Dataset extract:
━━━━
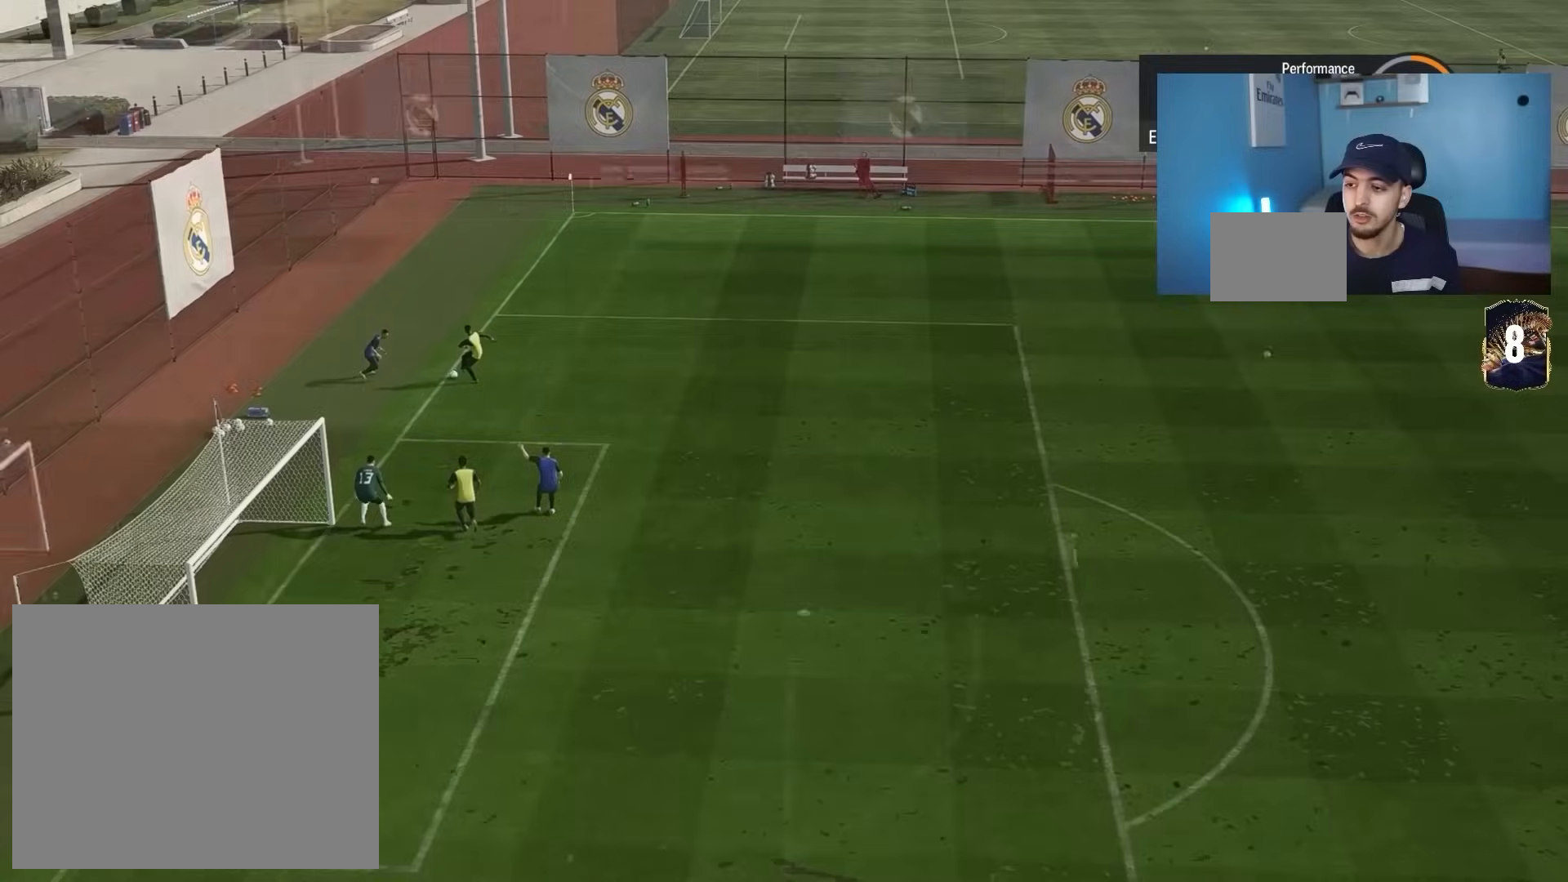
{"buttons": [], "left_stick": "up-right", "right_stick": "center", "events": [[333, "R1", "up"]]}
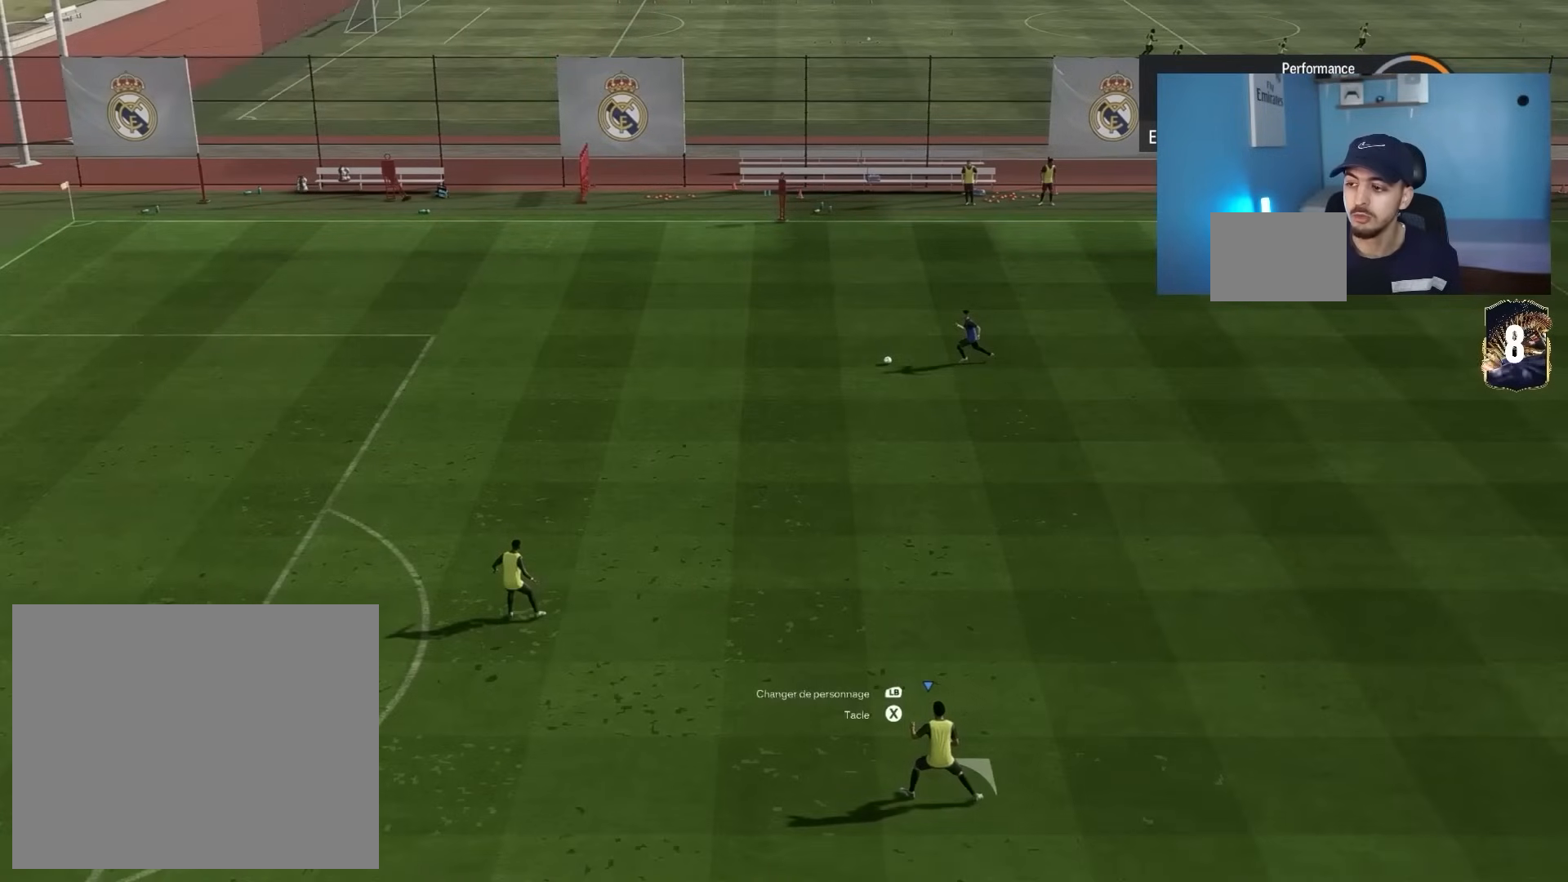
{"buttons": [], "left_stick": "up-left", "right_stick": "center", "events": [[183, "left_stick", "up"], [400, "left_stick", "up-left"]]}
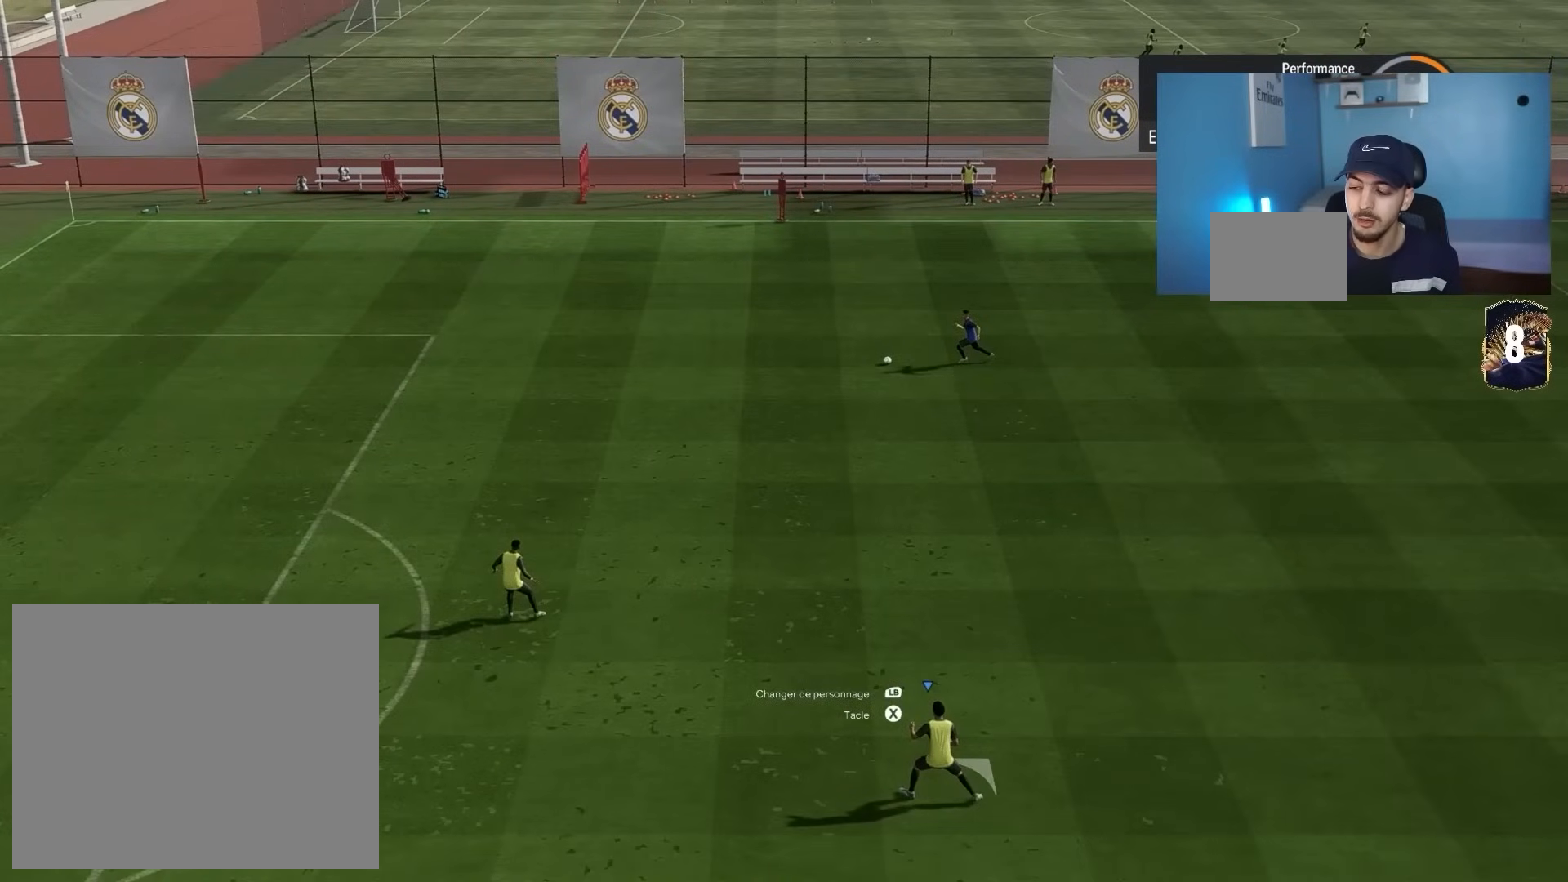
{"buttons": ["R1", "R2"], "left_stick": "up-left", "right_stick": "up-left", "events": [[100, "R2", "down"], [150, "R1", "down"], [383, "right_stick", "up-left"]]}
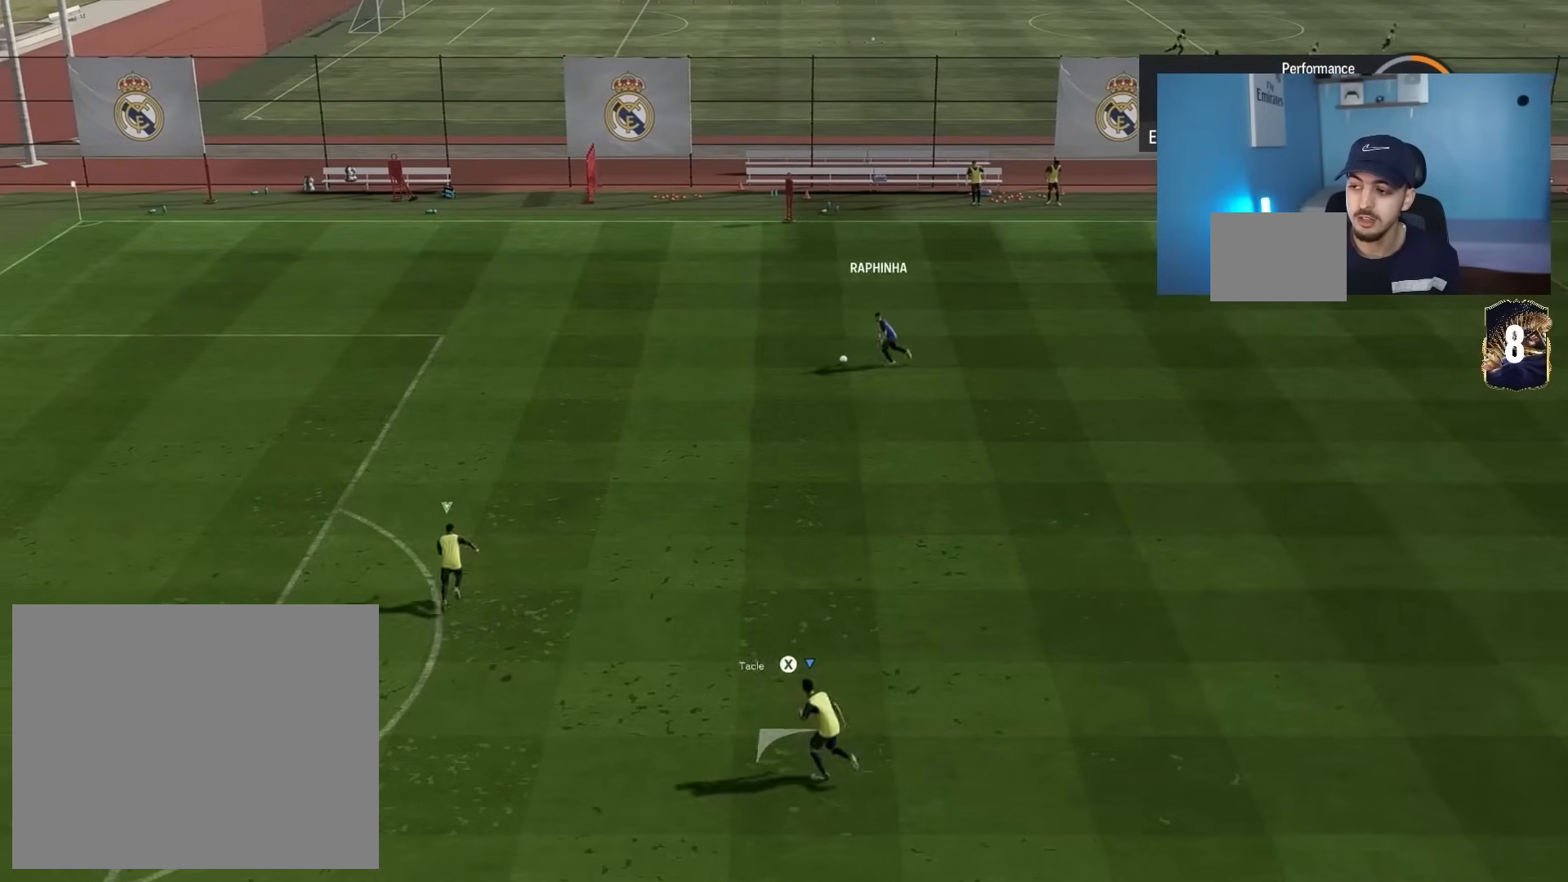
{"buttons": ["R1", "R2"], "left_stick": "up-left", "right_stick": "center", "events": [[17, "right_stick", "center"]]}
━━━━
Work order:
All of the lines above should be retyped precisely, apart from the pictures.

Your response:
{"buttons": [], "left_stick": "up-right", "right_stick": "center", "events": [[333, "R1", "up"]]}
{"buttons": [], "left_stick": "up-left", "right_stick": "center", "events": [[183, "left_stick", "up"], [400, "left_stick", "up-left"]]}
{"buttons": ["R1", "R2"], "left_stick": "up-left", "right_stick": "up-left", "events": [[100, "R2", "down"], [150, "R1", "down"], [383, "right_stick", "up-left"]]}
{"buttons": ["R1", "R2"], "left_stick": "up-left", "right_stick": "center", "events": [[17, "right_stick", "center"]]}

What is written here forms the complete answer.